→ **YOUR ASSIGNMENT**
Report how many lines of the items below contain the string "Single", treating case as significant. Give only the number.

◆ ◆ ◆

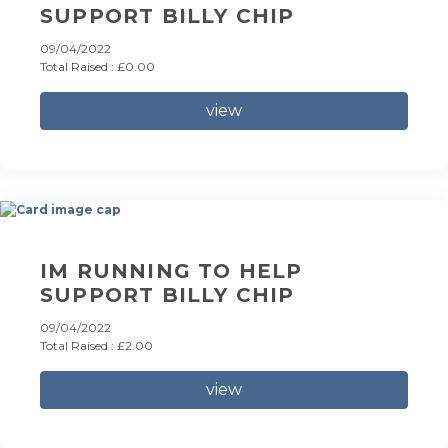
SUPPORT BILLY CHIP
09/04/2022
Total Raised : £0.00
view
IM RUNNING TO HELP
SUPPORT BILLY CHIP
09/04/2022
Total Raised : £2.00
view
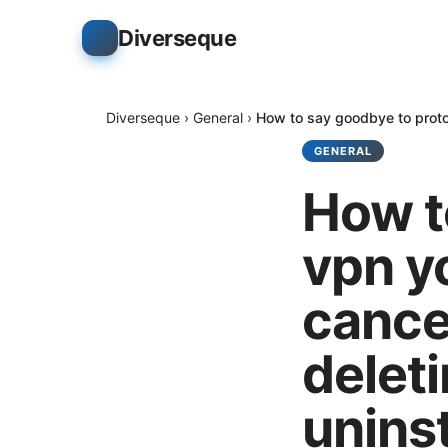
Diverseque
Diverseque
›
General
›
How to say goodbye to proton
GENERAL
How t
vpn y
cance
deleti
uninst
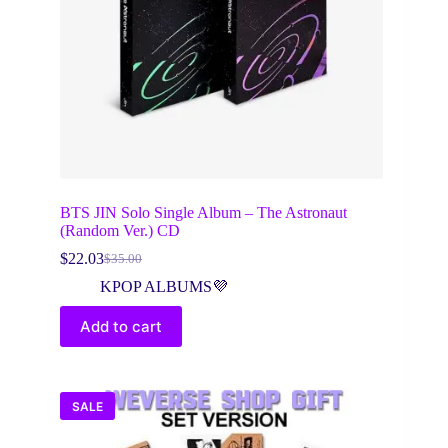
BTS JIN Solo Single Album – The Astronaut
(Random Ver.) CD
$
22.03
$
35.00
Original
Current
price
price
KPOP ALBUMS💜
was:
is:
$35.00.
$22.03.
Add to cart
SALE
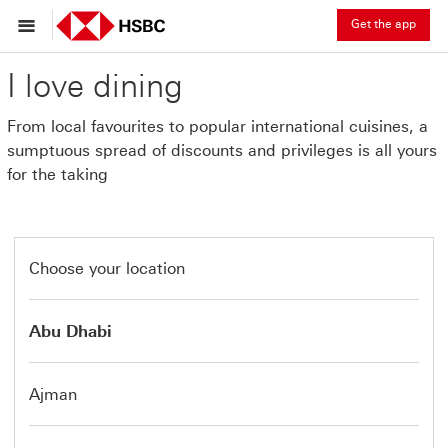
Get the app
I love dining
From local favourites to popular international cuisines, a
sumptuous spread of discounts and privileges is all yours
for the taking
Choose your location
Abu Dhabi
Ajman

◆ ◆ ◆

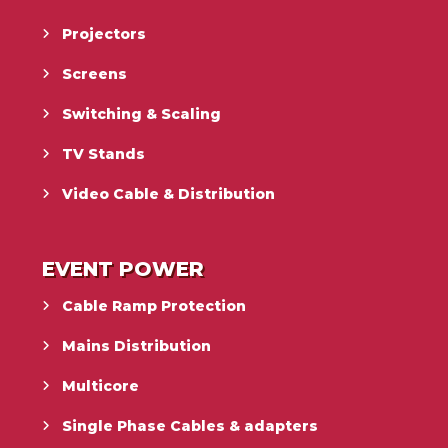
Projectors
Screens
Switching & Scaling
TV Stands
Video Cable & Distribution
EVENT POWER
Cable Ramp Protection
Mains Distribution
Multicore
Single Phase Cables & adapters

◆ ◆ ◆

→ **TASK ANSWER**
2